Cs236 Lecture5

JInwoo·2024년 12월 23일

cs236

목록 보기

3/15

Latent Variable Models

Motivation

사람 얼굴 이미지는 endor, eye color, hair color 등 다양한 factor들에 의해 서로 다르게 나타난다. 이러한 다양한 요인들은 이미지에 이러한 요인들이 annotation 되어 있지 않는 한, explitly 이용하기가 어렵다. latent variable models는 이러한 요인들을 latent variables $\mathbf{z}$ 를 사용하여 modeling 하는 것을 main idea로 한다. 이 때, $\mathbf{z}$ 는 unobserved variables로 dataset에 포함되지 않는다.

Latent variable models의 가장 큰 장점은 latent variables $\mathbf{z}$ 를 잘 설정하면 $p(\mathbf{x})$ 를 modeling 하는 것 보다 $p(\mathbf{x|z})$ 이 더 단순 할 수 있다는 점이다. $\mathbf{z}$ 를 직접 지정하는 것은 매우 어렵기 때문에 일반적으로는 $\mathbf{z}$ 를 modeling 하는데 DNN을 이용한다.
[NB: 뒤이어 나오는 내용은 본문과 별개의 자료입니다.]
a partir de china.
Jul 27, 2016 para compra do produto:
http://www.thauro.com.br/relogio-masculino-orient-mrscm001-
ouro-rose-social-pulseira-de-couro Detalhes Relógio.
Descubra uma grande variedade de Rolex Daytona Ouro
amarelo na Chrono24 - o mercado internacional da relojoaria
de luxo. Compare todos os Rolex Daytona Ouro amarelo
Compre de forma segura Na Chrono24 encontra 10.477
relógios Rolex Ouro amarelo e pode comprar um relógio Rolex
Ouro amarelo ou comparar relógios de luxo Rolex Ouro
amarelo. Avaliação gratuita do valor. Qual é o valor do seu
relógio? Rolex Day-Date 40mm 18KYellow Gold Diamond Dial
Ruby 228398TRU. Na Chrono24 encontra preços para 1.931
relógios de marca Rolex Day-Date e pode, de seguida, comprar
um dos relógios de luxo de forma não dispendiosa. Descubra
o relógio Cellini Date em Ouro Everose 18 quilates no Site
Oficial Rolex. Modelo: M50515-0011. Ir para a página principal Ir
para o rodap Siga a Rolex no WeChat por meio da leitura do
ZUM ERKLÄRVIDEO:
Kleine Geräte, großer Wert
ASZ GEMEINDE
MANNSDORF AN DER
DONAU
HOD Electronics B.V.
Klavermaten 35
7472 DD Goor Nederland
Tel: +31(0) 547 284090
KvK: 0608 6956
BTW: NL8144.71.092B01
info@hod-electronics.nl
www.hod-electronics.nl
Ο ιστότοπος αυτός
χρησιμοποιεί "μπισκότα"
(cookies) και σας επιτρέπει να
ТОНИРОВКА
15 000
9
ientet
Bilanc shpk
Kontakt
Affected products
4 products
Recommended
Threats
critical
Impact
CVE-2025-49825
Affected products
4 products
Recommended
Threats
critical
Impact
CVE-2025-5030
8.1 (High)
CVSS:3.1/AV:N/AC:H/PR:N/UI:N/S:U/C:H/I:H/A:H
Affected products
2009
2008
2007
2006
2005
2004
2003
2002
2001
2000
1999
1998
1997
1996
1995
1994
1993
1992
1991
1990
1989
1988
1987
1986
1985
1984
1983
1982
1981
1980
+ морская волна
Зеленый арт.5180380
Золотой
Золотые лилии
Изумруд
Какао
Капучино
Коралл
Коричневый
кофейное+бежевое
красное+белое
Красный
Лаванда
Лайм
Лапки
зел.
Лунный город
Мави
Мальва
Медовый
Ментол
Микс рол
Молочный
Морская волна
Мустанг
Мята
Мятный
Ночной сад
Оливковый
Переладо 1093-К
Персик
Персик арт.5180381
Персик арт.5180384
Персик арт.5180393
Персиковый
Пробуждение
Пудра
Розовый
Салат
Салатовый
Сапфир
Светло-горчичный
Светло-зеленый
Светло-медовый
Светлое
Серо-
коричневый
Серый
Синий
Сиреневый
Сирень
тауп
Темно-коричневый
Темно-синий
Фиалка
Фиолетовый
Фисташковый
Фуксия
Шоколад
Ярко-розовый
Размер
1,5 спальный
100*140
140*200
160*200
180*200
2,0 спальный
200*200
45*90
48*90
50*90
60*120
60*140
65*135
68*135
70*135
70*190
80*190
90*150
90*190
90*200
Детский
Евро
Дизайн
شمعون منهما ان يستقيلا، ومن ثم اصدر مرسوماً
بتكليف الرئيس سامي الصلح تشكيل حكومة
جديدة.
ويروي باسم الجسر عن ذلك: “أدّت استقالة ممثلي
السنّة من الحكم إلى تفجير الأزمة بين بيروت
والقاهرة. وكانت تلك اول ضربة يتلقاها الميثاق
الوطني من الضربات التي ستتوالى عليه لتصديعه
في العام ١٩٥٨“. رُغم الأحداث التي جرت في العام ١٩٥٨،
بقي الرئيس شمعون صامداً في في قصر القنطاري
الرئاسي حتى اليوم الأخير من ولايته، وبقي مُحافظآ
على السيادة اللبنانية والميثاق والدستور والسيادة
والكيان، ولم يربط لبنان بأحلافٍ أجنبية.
$\mathbf{z}\sim\mathcal{N}(0, I)$
$p(\mathbf{x|z})=\mathcal{N}(\mu_{\theta}(\mathbf{z}), \Sigma_{\theta}(\mathbf{z}))$ , where $\mu_{\theta},\Sigma_{\theta}$ 는 DNN

Latent variable models 는 학습이 끝나면, $\mathbf{z}$ 가 유의미한 latent를 갖기를 기대하며, $p(\mathbf{z|x})$ 를 통해 구할 수 있도록 학습된다.

Mixture of Gaussian

가장 단순한 latent variable model로 Mixture of Gaussina을 예시로 들 수 있다.
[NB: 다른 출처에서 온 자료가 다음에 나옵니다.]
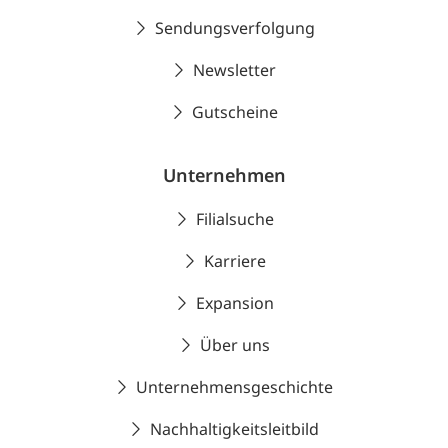
Sendungsverfolgung
Newsletter
Gutscheine
Unternehmen
Filialsuche
Karriere
Expansion
Über uns
Unternehmensgeschichte
Nachhaltigkeitsleitbild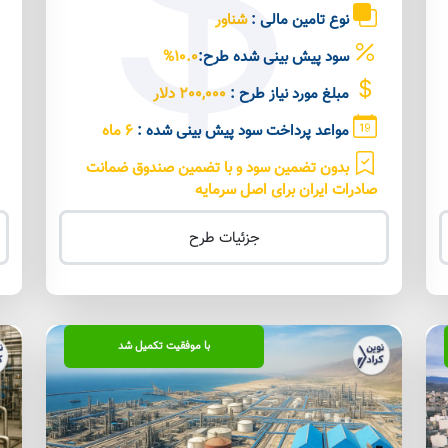
نوع تامین مالی :
شناور
سود پیش بینی شده طرح:
10.0%
مبلغ مورد نیاز طرح :
200,000 دلار
مواعد پرداخت سود پیش بینی شده :
6 ماه
بدون تضمین سود و با تضمین صندوق ضمانت
صادرات ایران برای اصل سرمایه
جزئیات طرح
با موفقیت تکمیل شد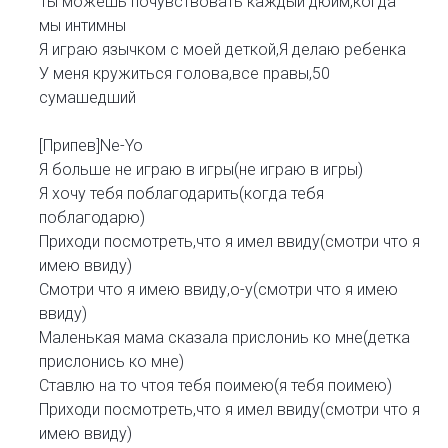
Ты можешь почувствовать каждый дюйм,когда
мы интимны
Я играю язычком с моей деткой,Я делаю ребенка
У меня кружиться голова,все правы,50
сумашедший
[Припев]Ne-Yo
Я больше не играю в игры(не играю в игры)
Я хочу тебя поблагодарить(когда тебя
поблагодарю)
Приходи посмотреть,что я имел ввиду(смотри что я
имею ввиду)
Смотри что я имею ввиду,о-у(смотри что я имею
ввиду)
Маленькая мама сказала прислониь ко мне(детка
прислонись ко мне)
Ставлю на то чтоя тебя поимею(я тебя поимею)
Приходи посмотреть,что я имел ввиду(смотри что я
имею ввиду)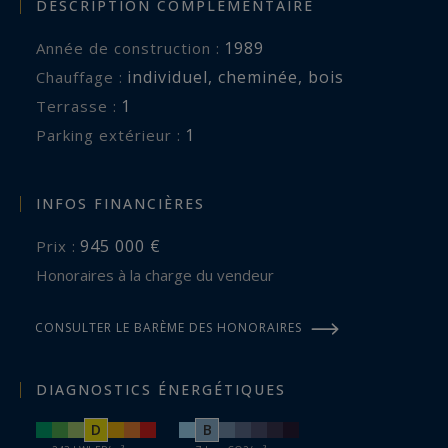
DESCRIPTION COMPLÉMENTAIRE
1989
Année de construction :
individuel
,
cheminée
,
bois
Chauffage :
1
terrasse :
1
parking extérieur :
INFOS FINANCIÈRES
945 000 €
Prix :
Honoraires à la charge du vendeur
CONSULTER LE BARÈME DES HONORAIRES
DIAGNOSTICS ÉNERGÉTIQUES
D
B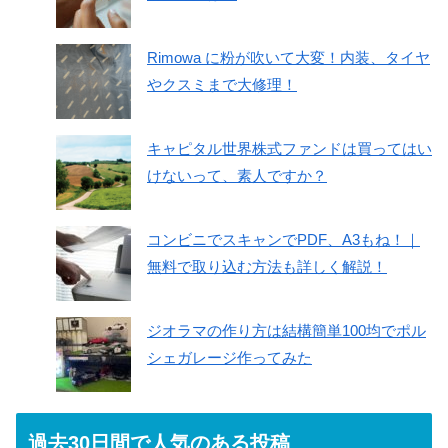
Rimowa に粉が吹いて大変！内装、タイヤ
やクスミまで大修理！
キャピタル世界株式ファンドは買ってはい
けないって、素人ですか？
コンビニでスキャンでPDF、A3もね！｜
無料で取り込む方法も詳しく解説！
ジオラマの作り方は結構簡単100均でポル
シェガレージ作ってみた
過去30日間で人気のある投稿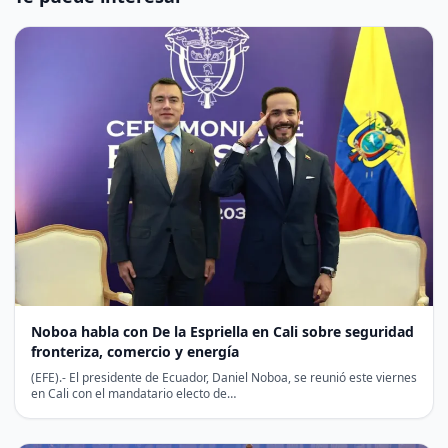
Noboa habla con De la Espriella en Cali sobre seguridad
fronteriza, comercio y energía
(EFE).- El presidente de Ecuador, Daniel Noboa, se reunió este viernes
en Cali con el mandatario electo de…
$\mathbf{z}\sim\mathrm{Categorical}(1,\cdots,K)$
$p(\mathbf{x|z=k)}=\mathcal{N}(\mu_{k}, \Sigma_{k})$

Generative process는 다음과 같이 진행된다.

$\mathbf{z}$ 를 sampling 하여 gaussian distribution을 선택
선택된 gaussian으로 부터 data를 generation.

Latent variable models는 $\mathbf{z}$ 를 도입하여 modeling을 좀 더 simple하게 할 수 있다. 하지만 $p(\mathbf{x|z})$ simple 하다고 해서 $p(\mathbf{x})$ 가 simple 하지는 않다. 즉, complex 하고 flexible 한 $p(\mathbf{x})$ 를 latent variable을 이용하여 $p(\mathbf{x|z})$ 로 simple하게 modeling 할 수 있다는 것이 latent variable models의 큰 장점이다.

Marginal Likelihood

Latent variable models의 특정 datapoint $\mathbf{\bar{x}}$ 의 probability는 다음과 같다.

$p(\mathbf{X=\bar{x};\theta})=\underset{\mathbf{z}}{\int}p(\mathbf{\bar{x}, z;\theta)}d\mathbf{z}$

위 식에 따라 maximum likelihood learning은 다음과 같이 쓸 수 있다.

$\log\underset{\mathbf{x}\in\mathcal{D}}{\prod}p(\mathbf{x};\theta)=\underset{\mathbf{x}\in\mathcal{D}}{\sum}\log\underset{\mathbf{z}}{\sum}p(\mathbf{x,z;\theta)}$

일반적으로 위 likelihood 식은 모든 $\mathbf{z}$ 를 고려해야 하기 떄문에 매우 비용이 크고, 따라서 $\sum_{\mathbf{z}}p(\mathbf{x,z;\theta)}$ 는 intracable 할 수 있다. 따라서 maximum likelihood 방식으로 learning을 하기 위해서는 approximation이 필요하다.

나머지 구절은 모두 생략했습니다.